Image Analysis with Motion (w/o Optional Input)
A digital painting illustration of an anime pale girl with short white hair decorated with a dark rose on her head and dark angel wings behind her back. She has a red halo with spikes floating above her head. She wears a long black dress with gold trim, a gold bracelet, and long black gloves, revealing a white tattoo on her leg. She holds out her hand, with a gold ring on her finger, as she prepares to cast a spell, her fingers slightly curved and radiating a faint glow. The background is a dark gradient of black and red tones with red energy lines. A full shot from a medium perspective.

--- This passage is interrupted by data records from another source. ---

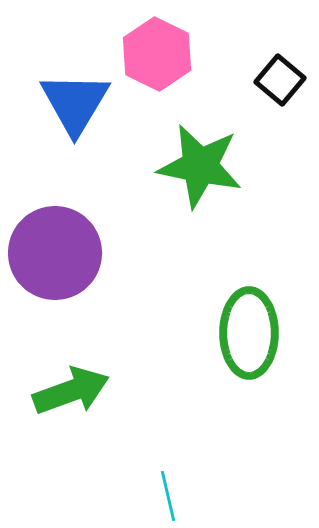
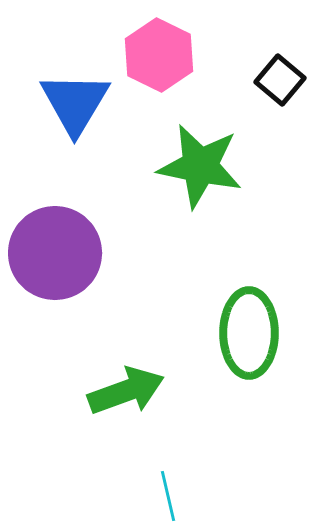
pink hexagon: moved 2 px right, 1 px down
green arrow: moved 55 px right
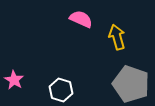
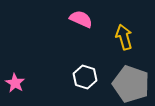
yellow arrow: moved 7 px right
pink star: moved 1 px right, 3 px down
white hexagon: moved 24 px right, 13 px up
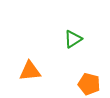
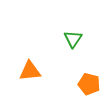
green triangle: rotated 24 degrees counterclockwise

Prompts with Motion (w/o optional input)
Prompts with Motion (with optional input)
Base Prompts (Analysis Results)
*The output is more significantly affected by the motion LoRA due to the simplified prompt.

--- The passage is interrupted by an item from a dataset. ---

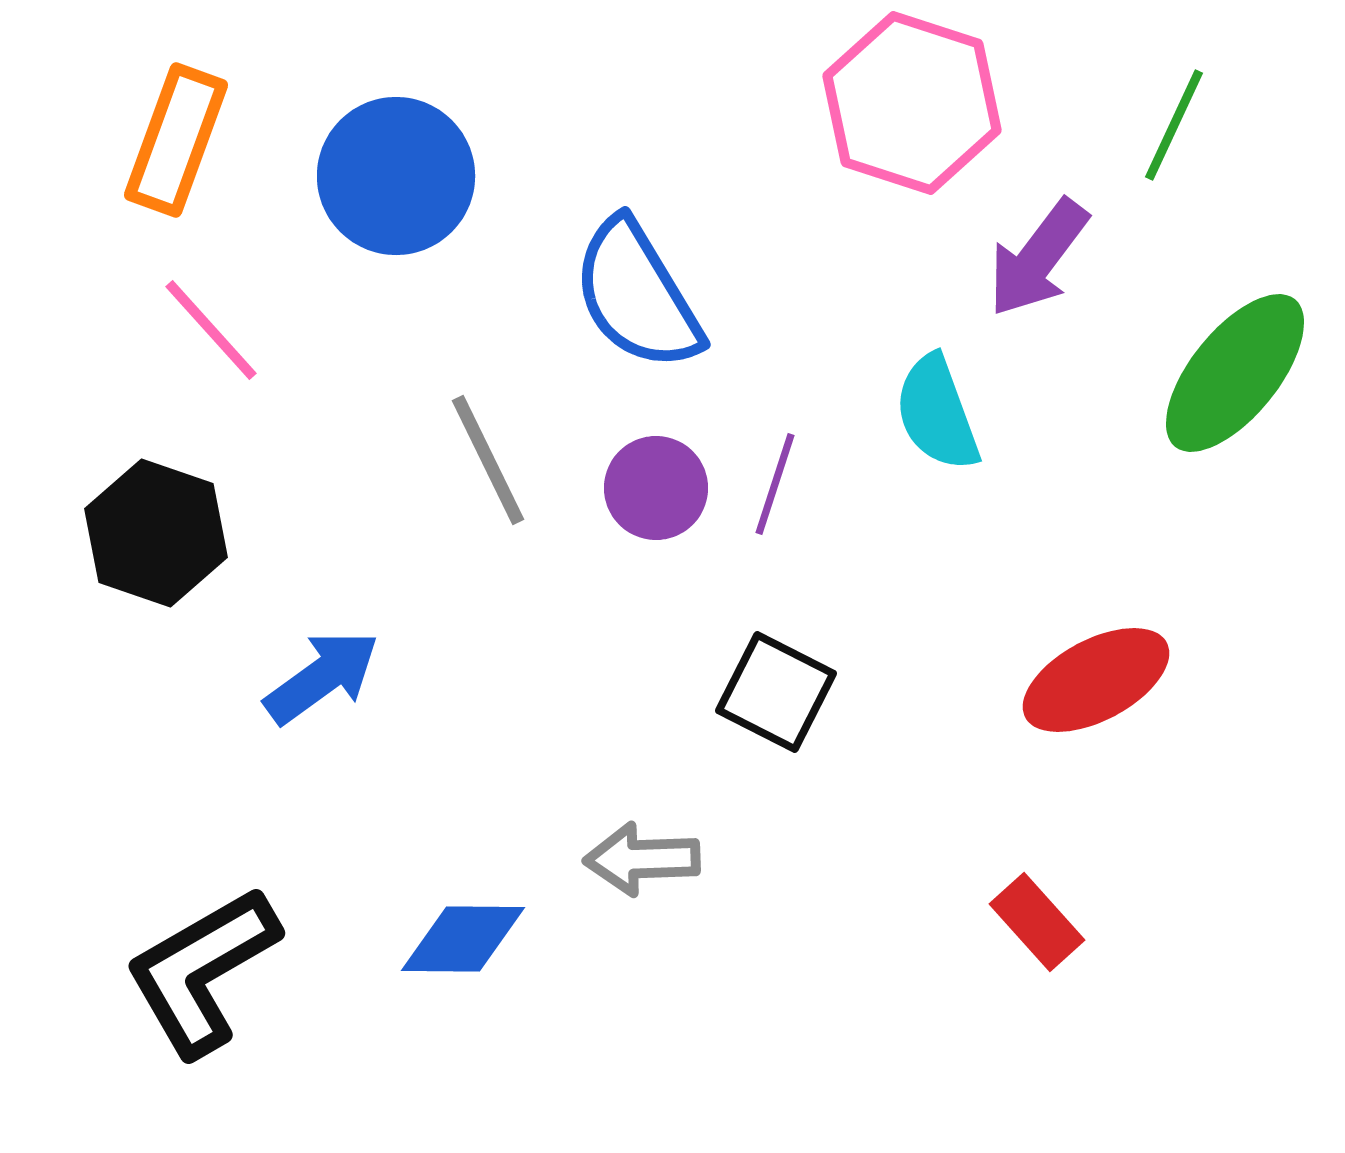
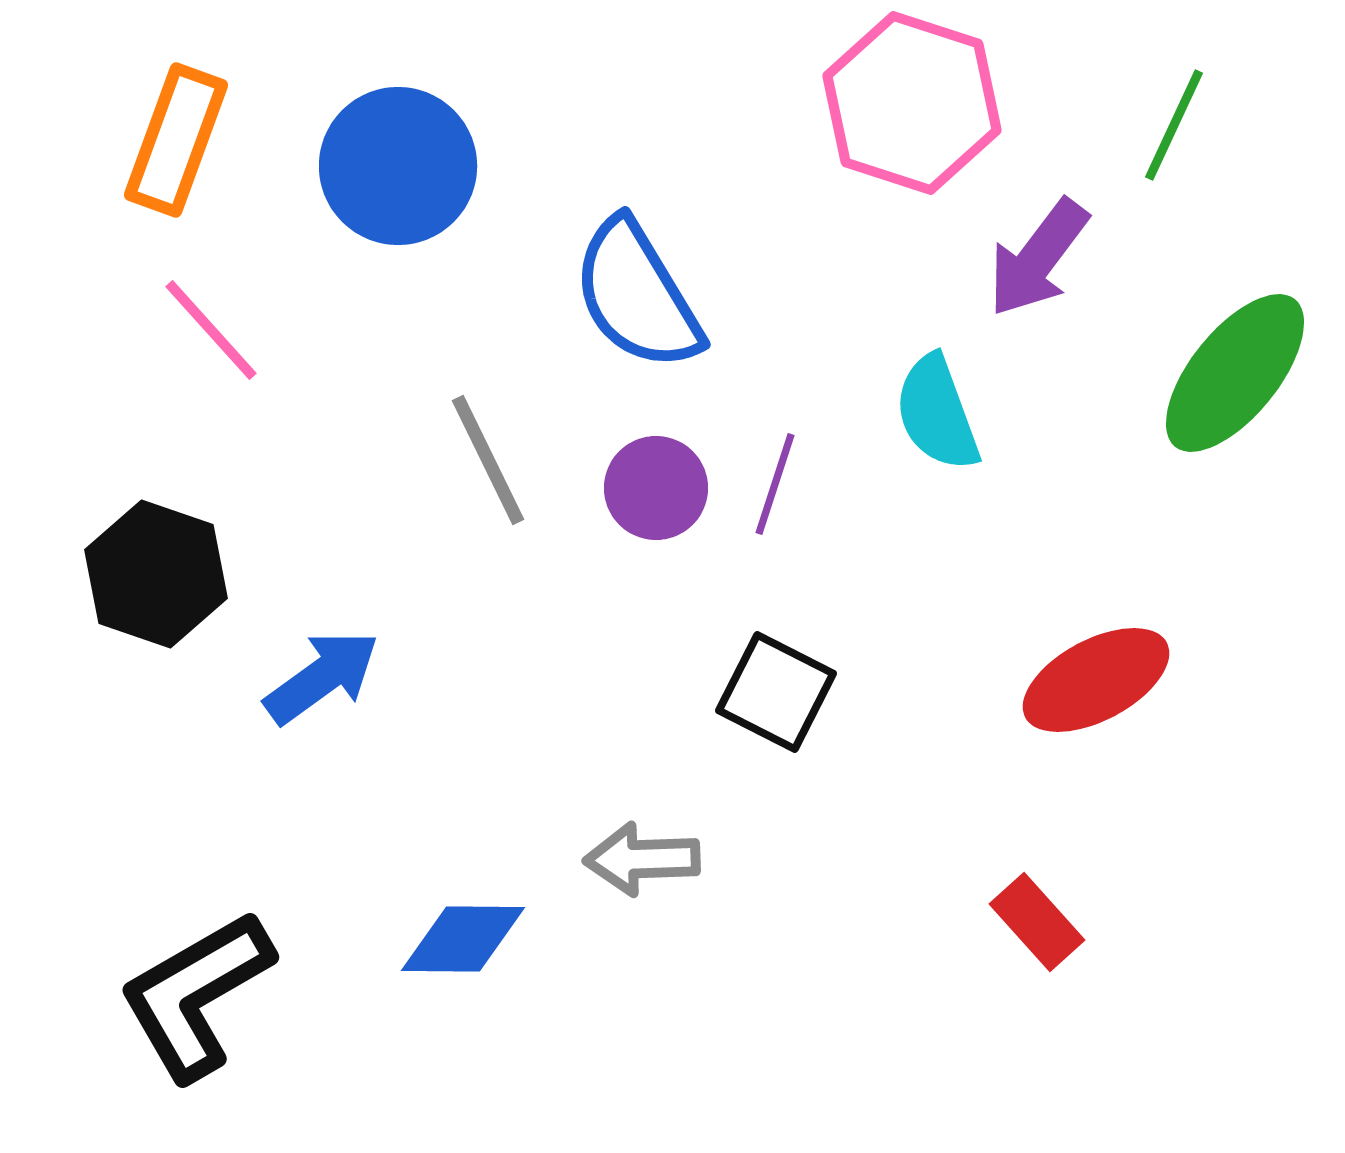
blue circle: moved 2 px right, 10 px up
black hexagon: moved 41 px down
black L-shape: moved 6 px left, 24 px down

Test Generation (for i2v start-end frame_Beta+)
Test setting
workflow default setting (480p model)
[Start Image]
An anime-style full body shot of a young girl with snow-white hair pulled into two pigtails tied with red ribbons. Her fair skin is complemented by her fully open, bright red eyes and a cheerful smile. She wears a traditional Japanese miko outfit, consisting of a white top with red accents and a matching red skirt, complete with decorative knots and a large bow. Her right hand is raised in a waving gesture. The background features a vividly colored Shinto shrine with red pillars and traditional lanterns, creating a festive atmosphere with stone pavement. A medium shot captures the scene.
[End Image]
An anime-style digital painting of a girl with fair skin and a slight smile with closed eyes, standing in front of a Shinto shrine. She has long, white hair styled in low pigtails adorned with red ribbons. Her traditional red and white "miko" outfit includes a "chihaya" top with red and white trim, and a matching red "hakama" skirt, accented by a bold red bow. She stands with her hands on her hips, exuding calm and confidence. The background features a traditional Japanese Shinto shrine with red pillars, a dark tiled roof, and hanging lanterns, with blurred figures in the distance. A medium shot captures the full composition of the scene.
[Final Prompts]
An anime-style video prompt portraying a young girl in a traditional Japanese miko outfit transitioning smoothly from a cheerful greeting to a state of serene contemplation. Initially, the girl stands with a bright, open smile and waving right hand, her snow-white hair in pigtails tied with red ribbons, set against a vividly colored Shinto shrine with red pillars and festive lanterns. Gradually, her waving hand lowers gently as her expression softens into a slight smile, and her eyes close serenely. She then places both hands on her hips, exuding calm confidence. Throughout the transition, the background remains a detailed Shinto shrine with red pillars, a dark tiled roof, and hanging lanterns, with blurred figures adding depth. The camera remains fixed in a medium shot, capturing the nuanced changes in expression and posture as she gracefully shifts from an active, welcoming pose to a peaceful, contemplative one.